McGowan Institute for Regenerative Medicine, Department of Surgery, University of Pittsburgh, Pittsburgh, PA 15203, USA.
Liver Transpl. 2012 Feb;18(2):226-37. doi: 10.1002/lt.22322.
Although hepatic cell transplantation (CT) holds the promise of bridging patients with end-stage chronic liver failure to whole liver transplantation, suitable cell populations are under debate. In addition to hepatic cells, mesenchymal stem cells (MSCs) and hematopoietic stem cells (HSCs) are being considered as alternative cell sources for initial clinical cell work. Fetal liver (FL) tissue contains potential progenitors for all these cell lineages. Based on the collagenase incubation of tissue fragments, traditional isolation techniques yield only a fraction of the number of available cells. We report a 5-step method in which a portal vein in situ perfusion technique is used for tissue from the late second trimester. This method results in the high viabilities known for adult liver vascular perfusion, addresses the low cell yields of conventional digestion methods, and reduces the exposure of the tissue to collagenase 4-fold. We used donated tissue from gestational weeks 18 to 22, which yielded 1.8 ± 0.7 × 10(9) cells with an average viability of 78%. Because HSC transplantation and MSC transplantation are of interest for the treatment of hepatic failure, we phenotypically confirmed that in addition to hepatic progenitors, the resulting cell preparation contained cells expressing typical MSC and HSC markers. The percentage of FL cells expressing proliferation markers was 45 times greater than the percentage of adult hepatocytes expressing these markers and was comparable to the percentage of immortalized HepG2 liver hepatocellular carcinoma cells; this indicated the strong proliferative capacity of fetal cells. We report a case of human FL CT with the described liver cell population for clinical end-stage chronic liver failure. The patient's Model for End-Stage Liver Disease (MELD) score improved from 15 to 10 within the first 18 months of observation. In conclusion, this human FL cell isolation protocol may be of interest for further clinical translation work on the development of liver cell-based therapies.

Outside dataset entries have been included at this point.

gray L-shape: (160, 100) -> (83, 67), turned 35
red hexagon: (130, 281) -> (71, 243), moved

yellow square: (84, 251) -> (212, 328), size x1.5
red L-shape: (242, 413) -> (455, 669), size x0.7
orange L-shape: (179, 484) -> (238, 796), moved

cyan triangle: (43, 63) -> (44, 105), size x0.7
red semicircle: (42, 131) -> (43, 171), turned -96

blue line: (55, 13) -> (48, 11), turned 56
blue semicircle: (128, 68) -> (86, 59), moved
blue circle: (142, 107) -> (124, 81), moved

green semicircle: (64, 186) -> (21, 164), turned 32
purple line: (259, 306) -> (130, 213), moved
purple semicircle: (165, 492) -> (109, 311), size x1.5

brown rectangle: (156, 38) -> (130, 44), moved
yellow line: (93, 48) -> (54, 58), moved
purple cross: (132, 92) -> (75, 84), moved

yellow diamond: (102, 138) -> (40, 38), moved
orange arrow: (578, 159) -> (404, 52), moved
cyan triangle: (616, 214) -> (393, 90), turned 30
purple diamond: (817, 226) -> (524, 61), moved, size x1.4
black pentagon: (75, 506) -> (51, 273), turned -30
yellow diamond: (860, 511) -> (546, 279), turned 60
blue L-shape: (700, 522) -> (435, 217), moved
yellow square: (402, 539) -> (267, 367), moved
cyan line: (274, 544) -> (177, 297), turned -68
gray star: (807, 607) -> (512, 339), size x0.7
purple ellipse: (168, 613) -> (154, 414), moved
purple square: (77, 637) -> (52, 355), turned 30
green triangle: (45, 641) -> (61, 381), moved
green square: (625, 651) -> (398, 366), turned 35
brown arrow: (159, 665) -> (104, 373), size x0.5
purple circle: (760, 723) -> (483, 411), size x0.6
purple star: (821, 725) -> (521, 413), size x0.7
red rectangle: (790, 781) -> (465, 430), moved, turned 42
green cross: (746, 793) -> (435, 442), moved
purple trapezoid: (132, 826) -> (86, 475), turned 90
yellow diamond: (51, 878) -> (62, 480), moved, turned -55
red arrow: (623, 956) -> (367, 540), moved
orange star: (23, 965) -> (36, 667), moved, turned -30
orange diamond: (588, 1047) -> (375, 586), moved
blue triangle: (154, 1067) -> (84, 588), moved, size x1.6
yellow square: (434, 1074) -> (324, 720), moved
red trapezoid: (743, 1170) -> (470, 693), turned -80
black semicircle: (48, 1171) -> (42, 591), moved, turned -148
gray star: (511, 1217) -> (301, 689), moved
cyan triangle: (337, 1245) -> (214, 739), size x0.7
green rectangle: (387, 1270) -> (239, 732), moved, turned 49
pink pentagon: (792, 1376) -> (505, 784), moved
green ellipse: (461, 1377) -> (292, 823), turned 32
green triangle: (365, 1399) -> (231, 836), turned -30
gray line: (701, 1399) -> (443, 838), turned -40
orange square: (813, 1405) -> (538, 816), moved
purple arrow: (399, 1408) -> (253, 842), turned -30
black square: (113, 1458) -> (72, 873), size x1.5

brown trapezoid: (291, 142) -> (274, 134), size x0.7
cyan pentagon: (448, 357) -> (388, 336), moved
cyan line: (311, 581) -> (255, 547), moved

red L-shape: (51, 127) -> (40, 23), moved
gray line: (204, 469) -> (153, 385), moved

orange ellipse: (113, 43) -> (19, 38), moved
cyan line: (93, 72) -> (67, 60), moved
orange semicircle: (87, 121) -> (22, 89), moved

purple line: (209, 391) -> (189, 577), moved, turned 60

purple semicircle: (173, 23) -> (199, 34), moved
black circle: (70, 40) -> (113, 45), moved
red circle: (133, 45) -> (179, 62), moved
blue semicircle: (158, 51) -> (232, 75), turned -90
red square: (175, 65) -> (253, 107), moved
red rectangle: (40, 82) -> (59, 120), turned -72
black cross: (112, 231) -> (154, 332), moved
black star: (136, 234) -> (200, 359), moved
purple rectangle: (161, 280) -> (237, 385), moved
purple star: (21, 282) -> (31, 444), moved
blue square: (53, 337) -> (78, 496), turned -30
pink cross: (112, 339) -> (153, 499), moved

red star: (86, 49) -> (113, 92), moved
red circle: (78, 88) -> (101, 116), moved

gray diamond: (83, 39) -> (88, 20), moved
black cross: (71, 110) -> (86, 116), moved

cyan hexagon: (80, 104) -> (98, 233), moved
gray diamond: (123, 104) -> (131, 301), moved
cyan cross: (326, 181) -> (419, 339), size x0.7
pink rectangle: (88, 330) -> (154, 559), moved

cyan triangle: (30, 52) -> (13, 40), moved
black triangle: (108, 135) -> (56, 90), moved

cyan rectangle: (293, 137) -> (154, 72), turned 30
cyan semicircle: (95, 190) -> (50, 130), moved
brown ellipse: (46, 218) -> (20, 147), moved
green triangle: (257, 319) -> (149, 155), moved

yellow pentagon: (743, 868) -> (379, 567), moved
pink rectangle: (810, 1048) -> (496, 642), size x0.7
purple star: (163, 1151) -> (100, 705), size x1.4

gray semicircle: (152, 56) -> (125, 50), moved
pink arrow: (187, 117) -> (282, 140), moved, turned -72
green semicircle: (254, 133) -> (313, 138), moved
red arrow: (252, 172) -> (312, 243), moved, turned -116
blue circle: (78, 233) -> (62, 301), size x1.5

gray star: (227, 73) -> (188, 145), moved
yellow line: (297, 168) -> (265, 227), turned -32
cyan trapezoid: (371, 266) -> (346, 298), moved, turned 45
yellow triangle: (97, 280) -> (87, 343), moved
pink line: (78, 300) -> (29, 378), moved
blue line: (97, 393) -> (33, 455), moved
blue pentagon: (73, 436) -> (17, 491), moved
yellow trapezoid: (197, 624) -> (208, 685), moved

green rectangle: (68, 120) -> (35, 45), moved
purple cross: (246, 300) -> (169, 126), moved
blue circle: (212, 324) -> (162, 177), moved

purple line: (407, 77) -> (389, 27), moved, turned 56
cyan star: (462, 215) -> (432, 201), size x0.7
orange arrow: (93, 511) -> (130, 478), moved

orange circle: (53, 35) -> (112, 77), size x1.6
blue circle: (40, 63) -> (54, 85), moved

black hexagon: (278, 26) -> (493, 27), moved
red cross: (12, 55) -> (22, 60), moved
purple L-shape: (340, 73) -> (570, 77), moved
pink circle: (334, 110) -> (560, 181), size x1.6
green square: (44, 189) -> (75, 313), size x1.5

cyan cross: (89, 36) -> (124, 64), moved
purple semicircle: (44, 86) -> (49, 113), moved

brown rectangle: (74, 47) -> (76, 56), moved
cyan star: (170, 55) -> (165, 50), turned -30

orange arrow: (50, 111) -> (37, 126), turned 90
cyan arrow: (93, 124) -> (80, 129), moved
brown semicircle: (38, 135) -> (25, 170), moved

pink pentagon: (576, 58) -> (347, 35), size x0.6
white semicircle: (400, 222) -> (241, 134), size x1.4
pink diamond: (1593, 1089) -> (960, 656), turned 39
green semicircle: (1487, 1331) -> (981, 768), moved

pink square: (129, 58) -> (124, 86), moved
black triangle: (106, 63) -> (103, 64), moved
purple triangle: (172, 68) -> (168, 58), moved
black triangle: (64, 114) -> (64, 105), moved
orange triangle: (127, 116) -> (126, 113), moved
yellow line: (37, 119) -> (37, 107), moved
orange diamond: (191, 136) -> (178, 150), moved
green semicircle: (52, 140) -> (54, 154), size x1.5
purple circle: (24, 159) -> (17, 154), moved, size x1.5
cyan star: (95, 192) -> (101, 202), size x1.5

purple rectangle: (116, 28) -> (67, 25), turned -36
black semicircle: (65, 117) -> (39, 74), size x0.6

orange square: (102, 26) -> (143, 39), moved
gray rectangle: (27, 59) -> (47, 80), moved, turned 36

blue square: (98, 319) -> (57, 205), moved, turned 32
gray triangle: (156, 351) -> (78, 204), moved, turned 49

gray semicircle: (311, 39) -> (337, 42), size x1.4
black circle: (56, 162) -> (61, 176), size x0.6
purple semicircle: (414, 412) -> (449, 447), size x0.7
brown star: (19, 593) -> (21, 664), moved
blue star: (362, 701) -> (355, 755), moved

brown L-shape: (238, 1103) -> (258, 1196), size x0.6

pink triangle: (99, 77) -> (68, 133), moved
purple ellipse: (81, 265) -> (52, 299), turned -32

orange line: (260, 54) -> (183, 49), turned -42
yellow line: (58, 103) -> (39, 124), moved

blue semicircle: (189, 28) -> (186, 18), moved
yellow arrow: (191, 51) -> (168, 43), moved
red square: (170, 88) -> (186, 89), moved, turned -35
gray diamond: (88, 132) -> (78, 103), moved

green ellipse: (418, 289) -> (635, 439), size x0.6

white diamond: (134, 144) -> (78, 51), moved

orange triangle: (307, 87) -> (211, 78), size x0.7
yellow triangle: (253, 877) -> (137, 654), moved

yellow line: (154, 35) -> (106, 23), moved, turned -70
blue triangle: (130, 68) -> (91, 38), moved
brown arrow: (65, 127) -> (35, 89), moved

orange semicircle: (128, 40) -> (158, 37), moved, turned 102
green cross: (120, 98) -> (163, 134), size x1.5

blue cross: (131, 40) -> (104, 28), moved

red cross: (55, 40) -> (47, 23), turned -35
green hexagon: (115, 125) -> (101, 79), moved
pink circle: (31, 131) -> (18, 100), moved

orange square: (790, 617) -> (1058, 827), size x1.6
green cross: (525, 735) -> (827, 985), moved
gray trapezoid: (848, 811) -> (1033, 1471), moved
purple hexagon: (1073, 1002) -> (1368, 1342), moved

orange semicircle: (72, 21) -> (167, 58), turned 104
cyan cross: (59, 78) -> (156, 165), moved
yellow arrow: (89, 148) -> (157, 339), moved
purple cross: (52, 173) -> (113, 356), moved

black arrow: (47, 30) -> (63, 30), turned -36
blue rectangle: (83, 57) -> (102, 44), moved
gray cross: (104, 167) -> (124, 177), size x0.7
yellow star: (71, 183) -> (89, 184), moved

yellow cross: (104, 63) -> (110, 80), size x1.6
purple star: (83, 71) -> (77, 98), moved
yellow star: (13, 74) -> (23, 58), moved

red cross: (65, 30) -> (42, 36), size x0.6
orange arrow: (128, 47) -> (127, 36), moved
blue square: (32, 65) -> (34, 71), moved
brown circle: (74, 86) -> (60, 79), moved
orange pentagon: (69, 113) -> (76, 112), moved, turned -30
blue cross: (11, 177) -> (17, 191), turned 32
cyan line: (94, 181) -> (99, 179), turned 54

虽然肝细胞移植 (CT) 有望为终末期慢性肝功能衰竭患者提供桥接治疗,直至进行全肝移植,但合适的细胞群体仍存在争议。除了肝细胞之外,间充质干细胞 (MSCs) 和造血干细胞 (HSCs) 也被认为是替代细胞来源,可用于初步的临床细胞工作。胎肝 (FL) 组织中包含所有这些细胞谱系的潜在祖细胞。基于组织碎片的胶原酶孵育,传统的分离技术只能获得可用细胞数量的一小部分。我们报告了一种 5 步方法,其中门静脉原位灌注技术用于妊娠晚期的组织。这种方法产生了类似于成人肝脏血管灌注的高细胞活力,解决了传统消化方法中细胞产量低的问题,并将组织暴露于胶原酶的时间减少了 4 倍。我们使用捐赠的妊娠 18 至 22 周的组织,得到了 1.8 ± 0.7×10(9)个细胞,平均活力为 78%。由于 HSC 移植和 MSC 移植对肝功能衰竭的治疗具有重要意义,我们通过表型证实,除了肝祖细胞外,所得细胞制剂还包含表达典型 MSC 和 HSC 标志物的细胞。表达增殖标志物的 FL 细胞百分比是表达这些标志物的成人肝细胞的 45 倍,与永生化 HepG2 肝癌细胞的百分比相当;这表明胎儿细胞具有强大的增殖能力。我们报告了一例使用所描述的肝细胞群体进行的人类胎肝 CT,用于治疗临床终末期慢性肝功能衰竭。患者的终末期肝病模型 (MELD) 评分从观察的前 18 个月内从 15 分提高到 10 分。总之,这种人类 FL 细胞分离方案可能对进一步的临床转化工作,即开发基于肝细胞的治疗方法具有重要意义。